Skip studies the man before him and thinks maybe it’s the heat, or the shock from seeing a girl run like a dog, an image that continuously haunts him, because his mind keeps breaking, keeps going black like he’s passing out for a few seconds here and there and then coming back into a gauzed reality. He can’t sleep at night. He stares at walls. He’s impressed that someone is not only working, but working so hard in the heat wave. The call for more workers — parchment nailed to trees and public bathrooms — was put out weeks ago and too few new faces have arrived. The village dims in evening because workers are mining less yellow and the city has taken notice, men at newly installed binocular stations writing in lined notebooks noting it as a weakness, another reason it should be overtaken.

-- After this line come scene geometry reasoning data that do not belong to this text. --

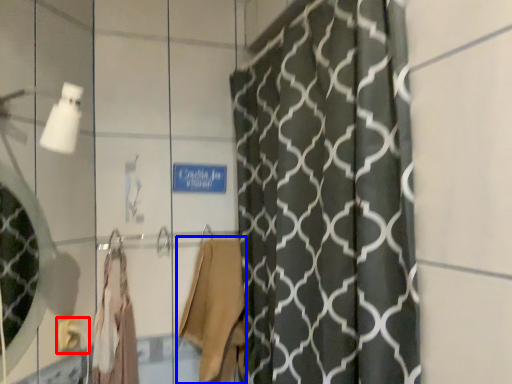
Question: Among these objects, which one is farthest to the camera, towel bar (highlighted by a red box) or robe (highlighted by a blue box)?

Choices:
 (A) towel bar
 (B) robe

Answer: (B)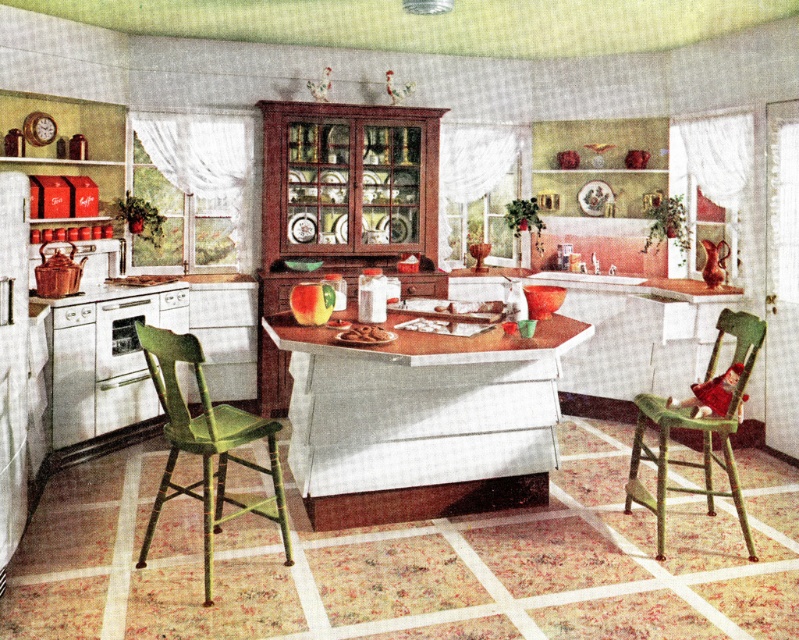
Does wooden table at center have a larger size compared to green wood chair at lower left?

Yes, wooden table at center is bigger than green wood chair at lower left.

Does wooden table at center have a greater width compared to green wood chair at lower left?

Yes.

Is point (479, 440) behind point (217, 449)?

Yes, point (479, 440) is farther from viewer.

The height and width of the screenshot is (640, 799). Find the location of `wooden table at center`. wooden table at center is located at coordinates (420, 419).

Is green wood chair at lower left smaller than green wood chair at lower right?

No.

The image size is (799, 640). Describe the element at coordinates (205, 444) in the screenshot. I see `green wood chair at lower left` at that location.

Where is `green wood chair at lower left`? green wood chair at lower left is located at coordinates [205, 444].

Can you confirm if wooden table at center is smaller than green wood chair at lower right?

Answer: Actually, wooden table at center might be larger than green wood chair at lower right.

Is wooden table at center above green wood chair at lower right?

Yes.

I want to click on wooden table at center, so click(420, 419).

You are a GUI agent. You are given a task and a screenshot of the screen. Output one action in this format:
    pyautogui.click(x=<x>, y=<y>)
    Task: Click on the wooden table at center
    
    Given the screenshot: What is the action you would take?
    pyautogui.click(x=420, y=419)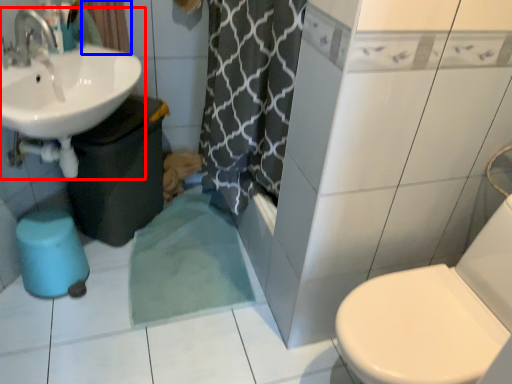
Question: Which of the following is the farthest to the observer, sink (highlighted by a red box) or curtain (highlighted by a blue box)?

Choices:
 (A) sink
 (B) curtain

Answer: (B)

There’s a “binocular station attendant” dressed in blue who walks back and forth, nodding and smiling in a depressed kind of way.

Z. knows what to say, how to change Skip’s eyes. “What matters is work,” he says. “Dad always told me that if you’re not working, then you’re not working.”

Skip goes, “Ha!”

Z. finds a pick-ax. The workers stay away because Z. is insane with motion and he’s making them look bad. When the evening aims for dark, the workers gone for the day and shaking their heads in disbelief over pints of ale at Eddies at the man who accomplishes more than five of them combined, Z. uses the pick-ax to break into a shed. He steals a helmet with a light and a shovel with a short handle. Before running back into the tunnel he stops and looks up at the sky. From a great distance, looking down from where Z. stares, is that a star, maybe that’s a star, he is tiny standing in the mine, almost unnoticeable, nearly nothing. He stops looking up when he suddenly enters a coughing fit. The air is a black oven. Bugs drip from the sky and Z. has swallowed one.

Inside the tunnel he stabs the dirt wall with the shovel where his hands and pick-ax previously clawed. He digs until he forms a door. He digs until he’s working in a hallway. He throws piles of dirt behind him until he’s so deep inside he has to walk piles out. Soon he’s traveling through another hallway, this one too lacking black crystal. When he finds yellow, or blue, he tosses them into separate piles for the trucks to gather in the morning. He works until he can’t lift his arms.